Description
This Chickpea Vegan Tuna Salad is a quick, nutritious, and delicious plant-based alternative to traditional tuna salad. Combining mashed chickpeas with fresh vegetables and a tangy dressing of lemon juice, Dijon mustard, and tahini, it offers a vibrant flavor and satisfying texture perfect for sandwiches, wraps, or salads. Ready in just 10 minutes, it is a great choice for a wholesome, dairy-free, and vegan meal.
Ingredients
Salad Ingredients
- 2 cans chickpeas, drained and rinsed
- 2 medium carrots, peeled and shredded
- 1/2 red onion, about 1/3 cup chopped
- 2 stalks celery, finely chopped
- 1/3 cup fresh cilantro, chopped
- 2–3 cloves garlic, finely minced
Dressing
- Juice from 1 lemon (or more to taste)
- 4–5 tablespoons Dijon mustard
- 2 tablespoons runny tahini
- 1/2 teaspoon salt
- 1/2 teaspoon pepper
Instructions
- Drain and rinse chickpeas: Open the cans of chickpeas, pour into a colander, and rinse thoroughly under cold water to remove excess salt and preservatives. Drain well and transfer the chickpeas to a large mixing bowl.

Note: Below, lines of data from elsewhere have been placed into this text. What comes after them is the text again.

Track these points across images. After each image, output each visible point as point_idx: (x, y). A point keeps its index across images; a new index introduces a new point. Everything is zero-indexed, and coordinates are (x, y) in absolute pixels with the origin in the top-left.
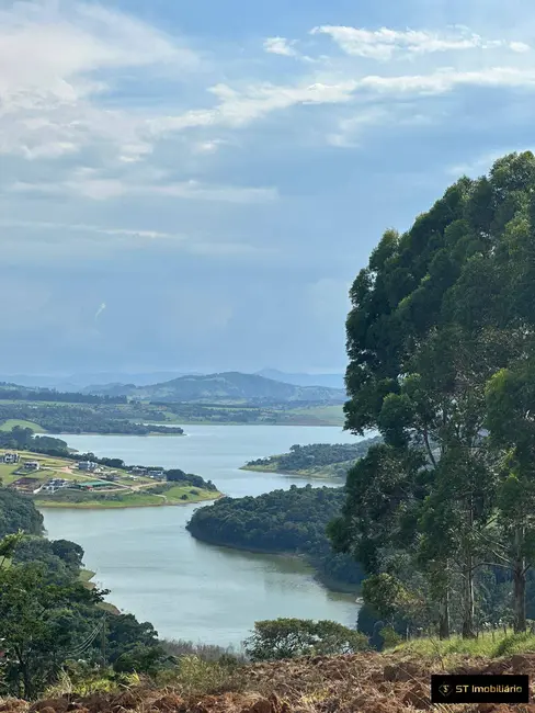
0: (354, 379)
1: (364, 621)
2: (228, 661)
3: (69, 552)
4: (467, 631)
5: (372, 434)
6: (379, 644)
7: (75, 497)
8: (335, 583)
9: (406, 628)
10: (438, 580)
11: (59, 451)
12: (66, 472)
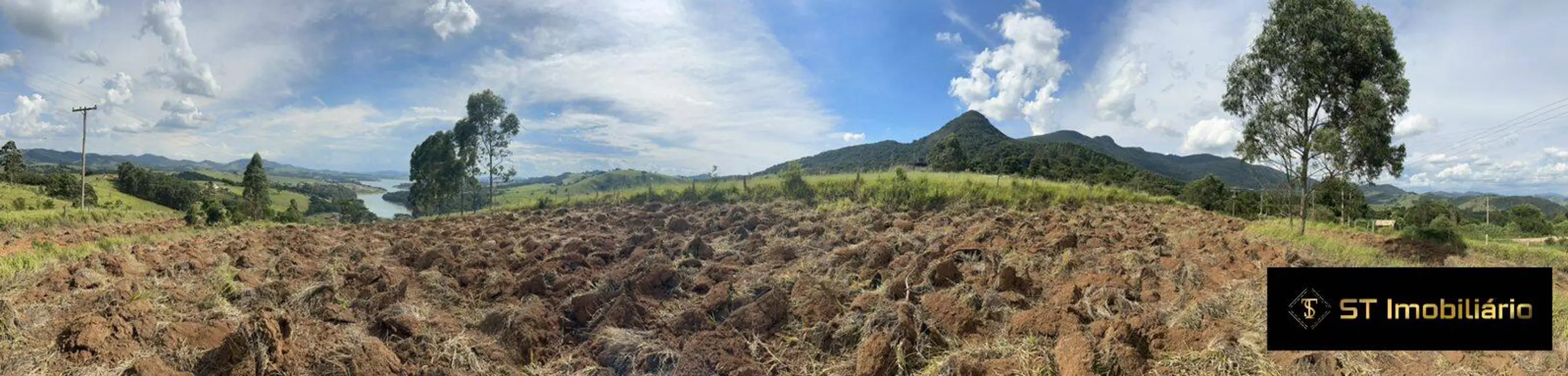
0: (412, 171)
1: (413, 214)
2: (390, 220)
3: (361, 201)
4: (431, 215)
5: (415, 181)
6: (416, 217)
7: (363, 192)
8: (408, 207)
9: (422, 214)
10: (426, 207)
11: (360, 184)
12: (361, 187)
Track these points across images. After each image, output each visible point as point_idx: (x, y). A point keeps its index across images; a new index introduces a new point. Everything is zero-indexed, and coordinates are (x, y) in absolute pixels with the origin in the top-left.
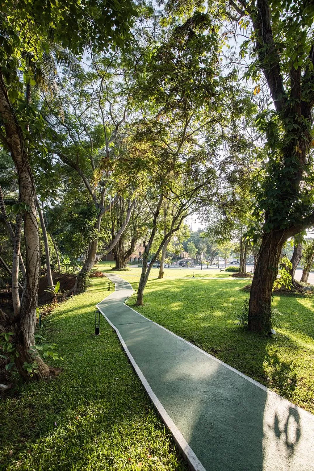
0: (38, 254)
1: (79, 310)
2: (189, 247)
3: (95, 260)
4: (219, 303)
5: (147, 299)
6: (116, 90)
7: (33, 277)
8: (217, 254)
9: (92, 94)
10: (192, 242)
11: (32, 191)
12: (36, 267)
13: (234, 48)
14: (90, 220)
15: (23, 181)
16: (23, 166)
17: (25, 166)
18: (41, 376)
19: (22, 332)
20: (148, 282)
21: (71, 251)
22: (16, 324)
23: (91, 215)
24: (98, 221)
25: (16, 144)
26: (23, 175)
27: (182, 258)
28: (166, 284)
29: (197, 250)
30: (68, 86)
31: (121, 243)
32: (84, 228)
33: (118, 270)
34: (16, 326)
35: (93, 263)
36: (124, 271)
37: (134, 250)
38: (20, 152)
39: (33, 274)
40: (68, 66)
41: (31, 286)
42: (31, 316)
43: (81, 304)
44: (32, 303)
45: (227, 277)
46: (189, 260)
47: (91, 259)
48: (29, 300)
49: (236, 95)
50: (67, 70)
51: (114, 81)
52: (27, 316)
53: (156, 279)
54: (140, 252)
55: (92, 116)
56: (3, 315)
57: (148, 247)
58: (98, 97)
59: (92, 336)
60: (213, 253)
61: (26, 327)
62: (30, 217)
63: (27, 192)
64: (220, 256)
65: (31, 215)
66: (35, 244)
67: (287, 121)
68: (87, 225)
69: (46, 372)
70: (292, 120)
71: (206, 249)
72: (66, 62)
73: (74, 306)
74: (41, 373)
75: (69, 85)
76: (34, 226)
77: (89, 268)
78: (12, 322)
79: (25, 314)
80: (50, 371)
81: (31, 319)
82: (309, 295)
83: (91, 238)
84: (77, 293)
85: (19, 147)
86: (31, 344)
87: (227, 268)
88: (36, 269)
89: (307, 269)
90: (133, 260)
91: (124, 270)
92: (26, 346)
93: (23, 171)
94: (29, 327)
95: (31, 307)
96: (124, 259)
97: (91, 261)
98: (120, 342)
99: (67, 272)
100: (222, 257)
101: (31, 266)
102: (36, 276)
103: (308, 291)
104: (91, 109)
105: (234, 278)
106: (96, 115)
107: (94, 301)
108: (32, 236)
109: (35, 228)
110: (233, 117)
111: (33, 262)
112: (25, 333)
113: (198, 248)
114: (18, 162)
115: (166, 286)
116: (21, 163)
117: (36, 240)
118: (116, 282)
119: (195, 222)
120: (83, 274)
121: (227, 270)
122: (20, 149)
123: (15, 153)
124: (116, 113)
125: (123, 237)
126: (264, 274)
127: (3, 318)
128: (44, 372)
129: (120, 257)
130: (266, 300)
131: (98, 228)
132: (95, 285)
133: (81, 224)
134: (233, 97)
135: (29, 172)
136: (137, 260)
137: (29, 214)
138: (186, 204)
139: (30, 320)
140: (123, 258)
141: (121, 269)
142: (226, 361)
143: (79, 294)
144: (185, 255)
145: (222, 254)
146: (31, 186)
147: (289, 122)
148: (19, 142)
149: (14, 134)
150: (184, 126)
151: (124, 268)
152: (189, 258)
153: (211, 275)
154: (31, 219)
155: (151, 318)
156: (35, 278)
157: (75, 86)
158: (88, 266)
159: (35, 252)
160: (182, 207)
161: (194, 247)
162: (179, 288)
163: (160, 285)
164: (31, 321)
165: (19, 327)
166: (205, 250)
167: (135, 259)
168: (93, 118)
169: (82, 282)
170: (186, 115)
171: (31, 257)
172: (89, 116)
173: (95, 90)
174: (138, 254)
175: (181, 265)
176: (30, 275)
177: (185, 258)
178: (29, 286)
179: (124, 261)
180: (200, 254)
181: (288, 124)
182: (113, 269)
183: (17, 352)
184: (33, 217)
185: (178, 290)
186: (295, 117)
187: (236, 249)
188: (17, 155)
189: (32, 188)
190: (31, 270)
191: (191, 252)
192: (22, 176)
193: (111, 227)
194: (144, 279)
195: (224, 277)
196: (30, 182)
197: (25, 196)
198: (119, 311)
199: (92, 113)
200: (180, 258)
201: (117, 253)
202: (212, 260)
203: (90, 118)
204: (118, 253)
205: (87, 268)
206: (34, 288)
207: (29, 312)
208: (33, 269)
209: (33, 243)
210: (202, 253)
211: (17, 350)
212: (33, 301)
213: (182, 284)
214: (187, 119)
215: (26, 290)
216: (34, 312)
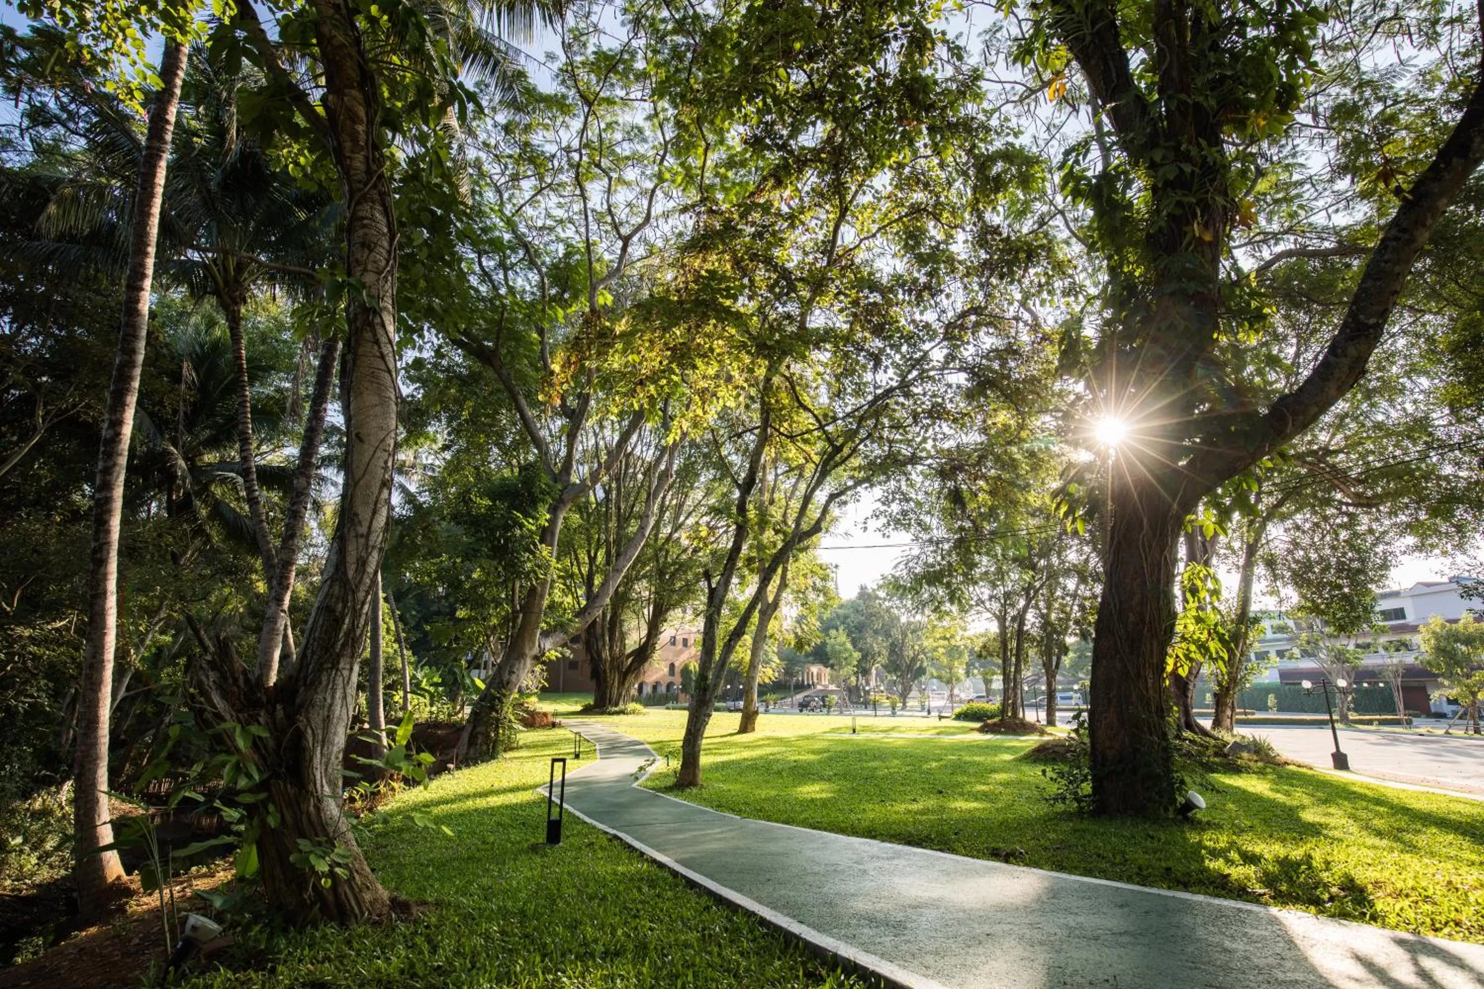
0: (386, 462)
1: (478, 801)
2: (833, 646)
3: (535, 651)
4: (958, 785)
5: (709, 776)
6: (626, 145)
7: (362, 541)
8: (921, 671)
9: (554, 156)
10: (841, 628)
11: (388, 261)
12: (376, 504)
13: (965, 37)
14: (526, 515)
15: (365, 226)
16: (366, 184)
17: (375, 186)
18: (357, 911)
19: (300, 735)
20: (704, 741)
21: (450, 644)
22: (279, 707)
23: (534, 502)
24: (553, 522)
25: (354, 119)
26: (365, 210)
27: (809, 686)
28: (769, 745)
29: (857, 655)
30: (487, 132)
31: (615, 624)
32: (507, 540)
33: (603, 713)
34: (280, 713)
35: (529, 662)
36: (622, 717)
37: (657, 647)
38: (362, 143)
39: (363, 530)
40: (492, 73)
41: (351, 573)
42: (339, 681)
43: (485, 785)
44: (347, 635)
45: (964, 733)
46: (832, 692)
47: (523, 648)
48: (339, 622)
49: (981, 140)
50: (487, 86)
51: (621, 121)
52: (324, 679)
53: (731, 735)
54: (672, 666)
55: (549, 222)
56: (237, 665)
57: (721, 589)
58: (571, 165)
59: (534, 849)
60: (909, 667)
61: (317, 719)
62: (375, 335)
63: (371, 258)
64: (933, 677)
65: (380, 331)
66: (382, 428)
67: (1158, 156)
68: (518, 532)
69: (376, 900)
70: (1171, 155)
71: (885, 652)
72: (487, 63)
73: (462, 791)
74: (356, 899)
75: (490, 127)
76: (383, 367)
77: (514, 678)
78: (264, 699)
79: (320, 670)
80: (393, 900)
81: (339, 694)
82: (1251, 764)
83: (528, 573)
84: (468, 761)
85: (361, 128)
86: (327, 789)
87: (957, 710)
88: (375, 512)
89: (1228, 689)
90: (648, 690)
91: (622, 712)
92: (311, 788)
93: (364, 199)
94: (327, 720)
95: (344, 646)
96: (624, 676)
97: (522, 656)
98: (642, 854)
99: (431, 713)
100: (939, 678)
101: (358, 501)
102: (373, 538)
103: (1245, 755)
104: (551, 201)
105: (989, 736)
106: (561, 221)
107: (531, 781)
108: (374, 399)
109: (387, 375)
110: (977, 201)
111: (368, 487)
112: (310, 739)
113: (860, 650)
114: (352, 172)
115: (768, 750)
116: (362, 176)
117: (385, 414)
118: (599, 740)
119: (865, 529)
120: (494, 698)
121: (958, 717)
122: (362, 137)
123: (348, 145)
124: (622, 214)
125: (621, 600)
126: (1132, 618)
127: (236, 680)
128: (367, 896)
129: (612, 668)
130: (1148, 704)
131: (551, 545)
132: (527, 747)
133: (497, 528)
134: (974, 146)
135: (383, 205)
136: (663, 689)
137: (371, 325)
138: (842, 445)
139: (333, 698)
140: (620, 672)
141: (614, 709)
142: (1061, 868)
143: (475, 764)
144: (819, 676)
145: (937, 669)
146: (386, 244)
147: (1164, 158)
148: (361, 112)
149: (353, 87)
150: (832, 225)
151: (621, 706)
152: (833, 687)
153: (911, 729)
154: (377, 342)
155: (739, 812)
156: (367, 546)
157: (507, 129)
158: (511, 672)
159: (378, 454)
160: (831, 456)
161: (849, 646)
162: (813, 752)
163: (747, 747)
164: (338, 702)
165: (291, 718)
166: (883, 660)
167: (655, 688)
168: (551, 229)
169: (488, 724)
170: (838, 188)
171: (363, 467)
172: (540, 224)
173: (564, 144)
174: (666, 670)
175: (804, 706)
176: (352, 534)
177: (819, 687)
178: (345, 573)
179: (622, 683)
180: (865, 672)
181: (1162, 165)
182: (587, 711)
183: (271, 808)
184: (384, 339)
185: (812, 757)
186: (1179, 144)
187: (984, 647)
188: (352, 152)
189: (389, 252)
190: (356, 515)
191: (840, 664)
192: (361, 214)
193: (585, 570)
194: (705, 695)
195: (953, 734)
196: (384, 234)
197: (365, 270)
198: (623, 799)
199: (549, 215)
200: (800, 687)
201: (599, 655)
202: (904, 696)
203: (541, 228)
204: (606, 654)
205: (506, 677)
206: (360, 582)
207: (335, 666)
208: (364, 514)
209: (374, 424)
210: (874, 671)
211: (274, 803)
212: (353, 627)
213: (818, 746)
214: (842, 198)
215: (331, 587)
216: (351, 669)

- Mash chickpeas: Using a fork, potato masher, or food processor, mash the chickpeas. Make sure to leave some chunks for texture; this will mimic the consistency of tuna flakes.
- Prepare vegetables: Peel the carrots and shred them finely. Chop the red onion, celery, and fresh cilantro. Mince the garlic cloves finely to release their flavor.
- Combine ingredients: Add the shredded carrots, chopped onion, celery, cilantro, and minced garlic to the mashed chickpeas. Mix well to evenly distribute the veggies.
- Make the dressing: In a small bowl, whisk together lemon juice, Dijon mustard, runny tahini, salt, and pepper until smooth and well combined.
- Mix salad and dressing: Pour the dressing over the chickpea and vegetable mixture. Stir thoroughly until everything is evenly coated and the flavors meld together.
- Adjust seasoning: Taste the salad and add more lemon juice, salt, or pepper as needed to suit your preference. Mix again before serving.
- Serve: The salad can be enjoyed immediately or chilled in the refrigerator for 30 minutes to enhance flavors. Serve on bread or wraps, or as a side salad.
Notes
- Runny tahini can be substituted with more lemon juice or vegan mayonnaise if desired.
- This salad keeps well in an airtight container in the refrigerator for up to 3 days.
- For added crunch, consider topping with toasted nuts or seeds.
- If you prefer a smoother texture, use a food processor to blend more of the chickpeas before adding vegetables.